One solution is to give women more power over inviting colloquium speakers. The team found that when those committees are chaired by women, half of the invited speakers are women; that’s compared to just 30 percent when the committees are chaired by men. “I’m not sure if these are explicit bias, where male chairs are saying we don’t want women,” Hebl says. “It’s more about the people who they think about, who are in their networks. And maybe women just know other women in the field.”
But in male-dominated fields, “if we take the few women we have and we put them on all the committees, we’re overwhelming them with experiences that aren’t necessarily helpful to their own progress,” Hebl says. Ultimately, “the burden falls on male allies. We need to train men to be aware of these biases. And we should put women on the important committees—the ones that decides who’s going to be our new board member, not the one that decides where we have our holiday party.”

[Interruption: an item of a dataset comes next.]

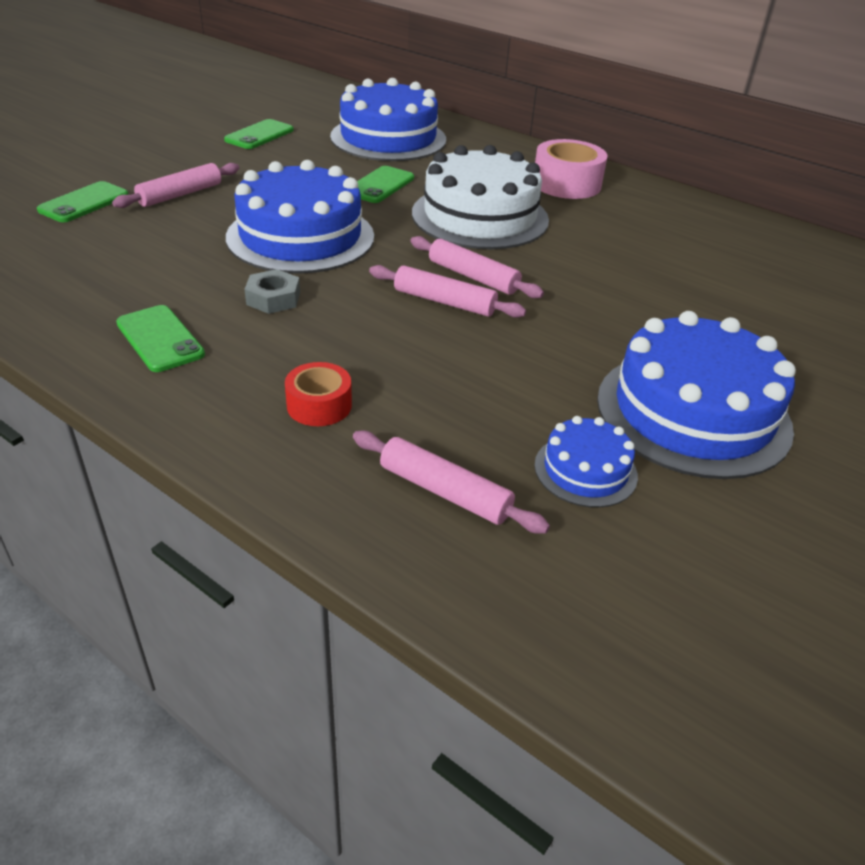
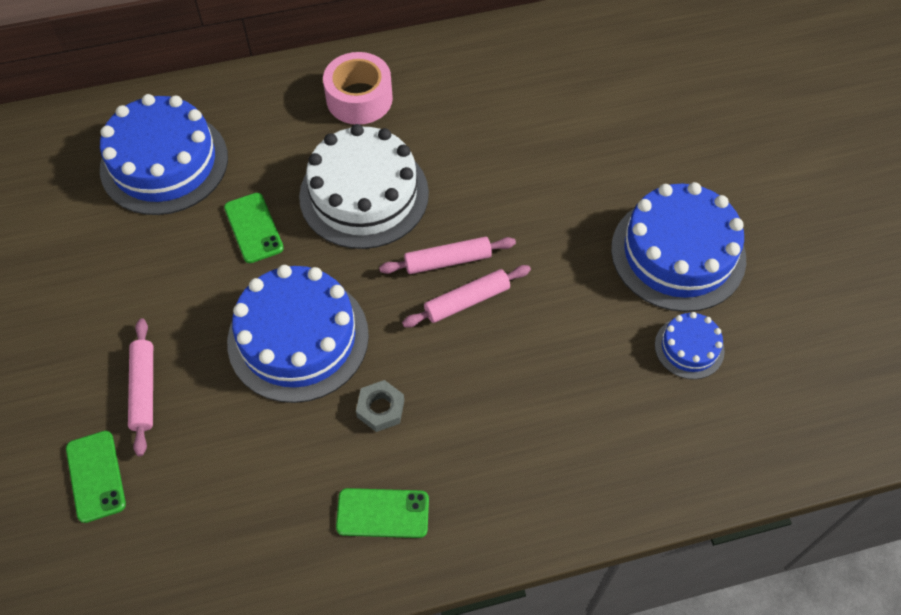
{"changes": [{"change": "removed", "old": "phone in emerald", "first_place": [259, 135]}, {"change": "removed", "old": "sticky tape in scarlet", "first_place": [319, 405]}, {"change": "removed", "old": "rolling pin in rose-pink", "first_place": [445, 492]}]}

Yael Niv, from Princeton, who created a site to monitor gender biases at neuroscience conferences, says that her department solved the problem of all-male colloquia by requiring faculty to nominate a certain base rate of women as possible speakers. “In this way, we encourage everyone to think a bit deeper about their nominations, and cast a slightly wider net,” she says. “The results have been colloquia with equal numbers of men and women in recent years, and a wider, more interesting array of scientific ideas that we’re exposed to.” And even if committee members struggle to think of female speakers, several scientists have now compiled lists of possible names in microbiology, astronomy, physics, evolution, political science, neuroscience, and more.
“While finding more women gatekeepers may help get more women colloquium speakers, will it actually solve the whole problem?” asks Kelly Ramirez from Colorado State University, cofounder of 500 Women Scientists. “Probably not. There are so many things that can make science a toxic or difficult environment for women.” When seeking jobs, women are viewed as being less competent than identical male applicants. They’re offered lower salaries and fewer opportunities for mentorship, and they’re given shorter letters of recommendation with more hedging words. When teaching, they’re rated more negatively. When simply trying to work, they face high levels of sexual harassment and assault.
The solution, Ramirez says, is to “build a strong and large network so whatever the challenge, women scientists will have a network to turn to. And we need to speak up, set examples, and hold people and institutions accountable.”
All of these barriers are particularly profound for women of color, who face a double whammy of discrimination because of both their race and gender. It’s telling that Hebl’s team wanted to look at whether ethnicity deepens the gender disparity among colloquium speakers, but with the universities they looked at, they couldn’t find enough professors of color to get a statistically strong sample.
* This article originally attributed quotes from Michelle Hebl to Christine Nittrouer. We regret the error.